No meaning should be attributed to the digit. There's no system here, except
that the higher digits tend to be rarer so I came to them later. Some of my
early variants use '-ish' or '-y' suffixes, for example, the various
variants of "Good", "good", "goodish", "goody", in parallel with "Whoa", etc.
These are only general rules, so don't expect complete consistency.
In particular, lowercase is often used for traditional forms that have no
simplified form. Contrariwise, some lower/uppercase names overlap because
I wanted to use the same name for two entirely different characters,
or for two minor variants of the same character. There just aren't that
many good short words in English. (For similar reasons I don't apologize
for using some of the earthier short words supplied by English. :)
In the cases where we have named a phonetic syllable after its sound,
it is typically uppercased: Mang, Li, Xi, etc.
If a character has the special codepoint 0000 with ? for a grapheme, it
means that Unicode does not (yet?) contain this pattern as a separate
character, so it must be described indirectly. In general, I haven't
added these pseudo-characters unless the patterns occur four or five
times within other characters, with a slight bias to adding a pattern
sooner if it seems to have some etymological significance as a unit
of meaning, and later if it just seems to be accidental juxtaposition.
(In that sense, it's a bit like the distinction between constellations
that are star clusters vs those that are mere asterisms.)
For description of the location of each subradical, we use suffixes after
a dot to indicate their position.
Basic positions:
⿰/⿲ ⿱/⿳
l left t top
c center m middle
r right b bottom
⿴/⿵/⿶/⿷/⿸/⿹/⿺
o outside (can have multiple insertions, 𠼡=bow.o126)
i inside (only one direction, usually, 𠼡=sigh.i1,work.i2,work.i6)
Direction of insertion is 0..7 for 45° rotations clockwise:
0 ⿵ n 太=big.o0 處=Tiger.o0
1 ⿹ ne 㢧=bow.o1
2 e 𢎛=bow.o2
3 se 头=big.o3
4 ⿶ s 凷=bin.o4
5 ⿺ sw 㲌=fur.o5 彪=Tiger.o5
6 ⿷ w 匛=box.o6 𧆬=Tiger.o6
7 ⿸ nw 在=dam.o7 𧆸=Tiger.o7
8 ⿴ completely surrounds inner glyph (8 sides) 㘞=closure.o8
9 ⿴ has internal extension ticks, lines, marks 丼=well.o9
⿻
x overlapped/shared without obvious containment 甴=mouth.x,tack.x
(note that c/C and m/M below already imply some overlap)
Spreaders:
C anti-c, that is, split l+r (or wider than the c thing) 粥=2bow.C
M anti-m, that is, split t+b (or taller than the m thing) 呂=2mouth.M
V Vertical, 3 or more in a stack, usually nothing inside ☰ =3h.V
H Horizontal, 3 or more in a row, usually nothing inside Ⅲ =3v.H
T triple 众 is 1*guy.tc 2*guy.bC
Q quad 𠈌 is 4*guy.CM or 4*guy.MC in a square
Generally, if it's ambiguous whether to describe crossings vertically
or horizontally, I've chosen to use c/C to describe things in the
horizontal dimension rather than m/M in the vertical dimension.

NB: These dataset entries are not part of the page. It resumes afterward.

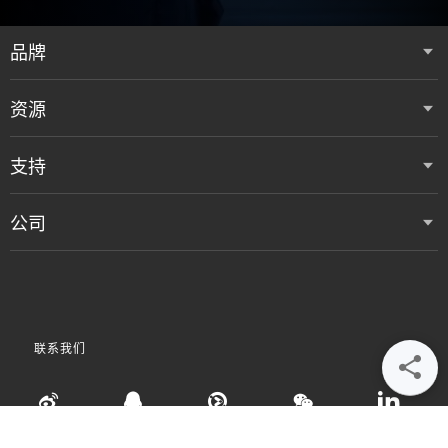
品牌
资源
支持
公司
联系我们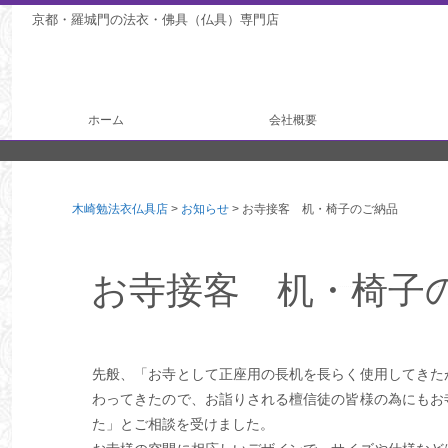
京都・羅城門の法衣・佛具（仏具）専門店
ホーム
会社概要
法衣製作
仏具製作
木崎勉法衣仏具店
>
お知らせ
>
お寺接客 机・椅子のご納品
お寺接客 机・椅子
先般、「お寺として正座用の長机を長らく使用してきた
わってきたので、お詣りされる檀信徒の皆様の為にもお
た」とご相談を受けました。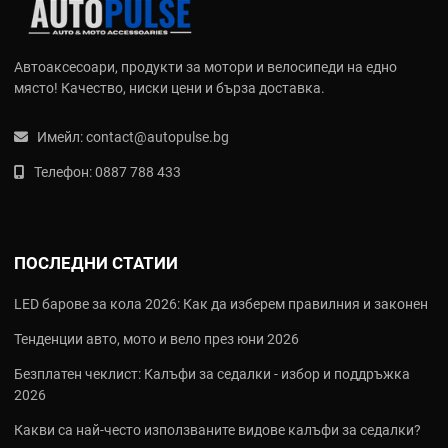
Автоаксесоари, продукти за мотори и велосипеди на едно
място! Качество, ниски цени и бърза доставка.
Имейл:
contact@autopulse.bg
Телефон:
0887 788 433
ПОСЛЕДНИ СТАТИИ
LED барове за кола 2026: Как да изберем правилния и законен
Тенденции авто, мото и вело през юни 2026
Безплатен чеклист: Калъфи за седалки - избор и поддръжка
2026
Какви са най‑често използваните видове калъфи за седалки?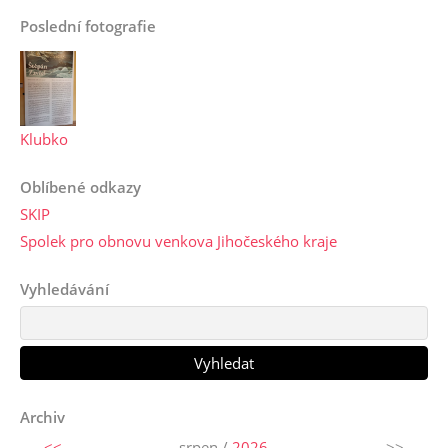
Poslední fotografie
Klubko
Oblíbené odkazy
SKIP
Spolek pro obnovu venkova Jihočeského kraje
Vyhledávání
Archiv
<<
srpen /
2026
>>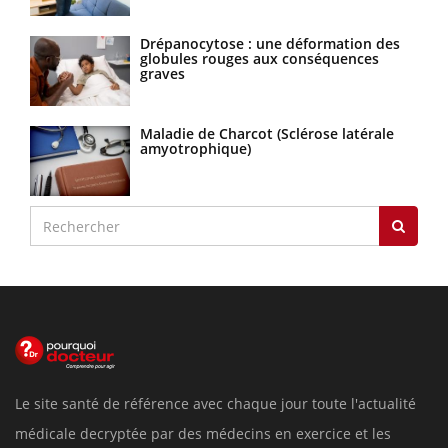
Drépanocytose : une déformation des
globules rouges aux conséquences
graves
Maladie de Charcot (Sclérose latérale
amyotrophique)
Le site santé de référence avec chaque jour toute l'actualité
médicale decryptée par des médecins en exercice et les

But
sometimes I do both...
Approximators:
~R Rotation (replication implies rotational symmetry, e.g. 𦮙.b)
May be annotated with 45° rotations 0..7 clockwise
~F Flipped (replication implies mirror symmetry)

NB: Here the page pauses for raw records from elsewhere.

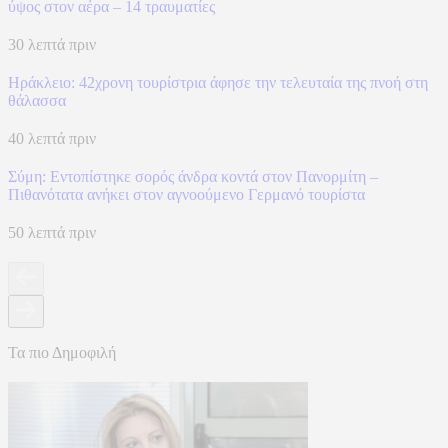
ύψος στον αέρα – 14 τραυματίες
30 λεπτά πριν
Ηράκλειο: 42χρονη τουρίστρια άφησε την τελευταία της πνοή στη
θάλασσα
40 λεπτά πριν
Σύμη: Εντοπίστηκε σορός άνδρα κοντά στον Πανορμίτη –
Πιθανότατα ανήκει στον αγνοούμενο Γερμανό τουρίστα
50 λεπτά πριν
Τα πιο Δημοφιλή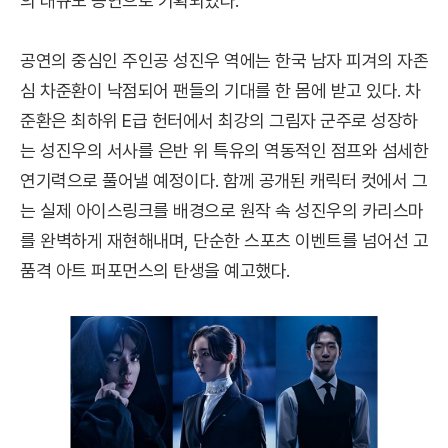
의 대규모 공연으로 기획되었다.
공연의 중심인 주인공 성진우 역에는 한국 남자 피겨의 자존
심 차준환이 낙점되어 팬들의 기대를 한 몸에 받고 있다. 차
준환은 최하위 E급 헌터에서 최강의 그림자 군주로 성장하
는 성진우의 서사를 은반 위 특유의 역동적인 점프와 섬세한
연기력으로 풀어낼 예정이다. 함께 공개된 캐릭터 컷에서 그
는 실제 아이스링크를 배경으로 원작 속 성진우의 카리스마
를 완벽하게 재현해내며, 단순한 스포츠 이벤트를 넘어선 고
품격 아트 퍼포먼스의 탄생을 예고했다.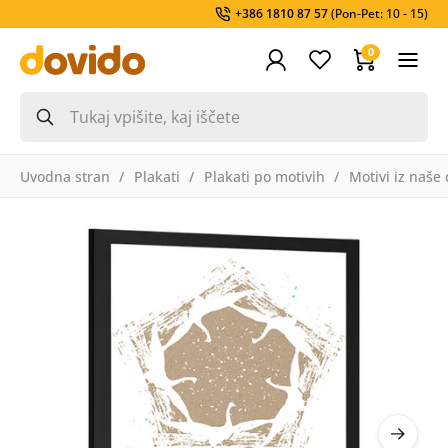
+386 1810 87 57
(Pon-Pet: 10 - 15)
0
Uvodna stran
Plakati
Plakati po motivih
Motivi iz naše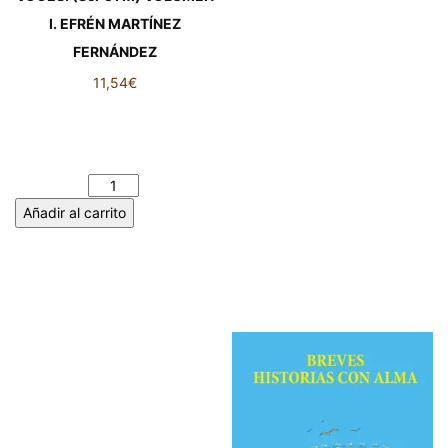
I. EFRÉN MARTÍNEZ
FERNÁNDEZ
11,54
€
VOCES. (Ser e I’m) VOLUMEN
I. EFRÉN MARTÍNEZ
FERNÁNDEZ cantidad
Añadir al carrito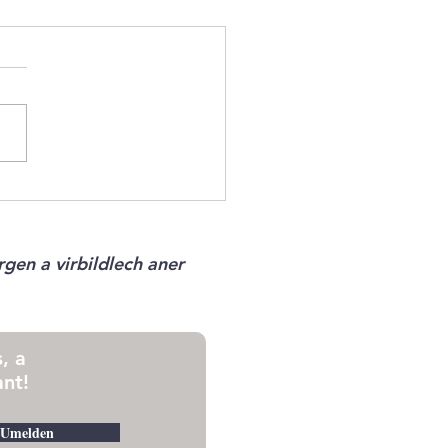
skuerf - N°15 2026
gen a virbildlech aner
, a
nt!
Umelden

May be annotated with location/axis of flip
~S Stolen from or shared with another piece
May be annotated with location of piece shared
~oid A descriptive subshape that isn't really a subradical
(a 止 contains 上 but they are really different shapes)
~like A miscellaneous could-be-confused-with lookalike
An isolated single slash (/) gives a vague idea of alternation.
Note that the first alternative is usually going to be the "correct"
one, and subsequent alternatives are just other ways it would be
possible to decompose the character, in case someone looks them up
that way.
An isolated double slash (//) is used mostly on radicals to indicate
that the subparts are merely descriptive of shapes, and should not
be recursively expanded for search purposes. Because they are not
recursively expanded, we use a bit more redundancy of description
for the subparts that people might search on. For instance, we
might put both 电 "electric" and ⺃ "hook", even though electric
would expand to hook if we did that, which we don't, so there.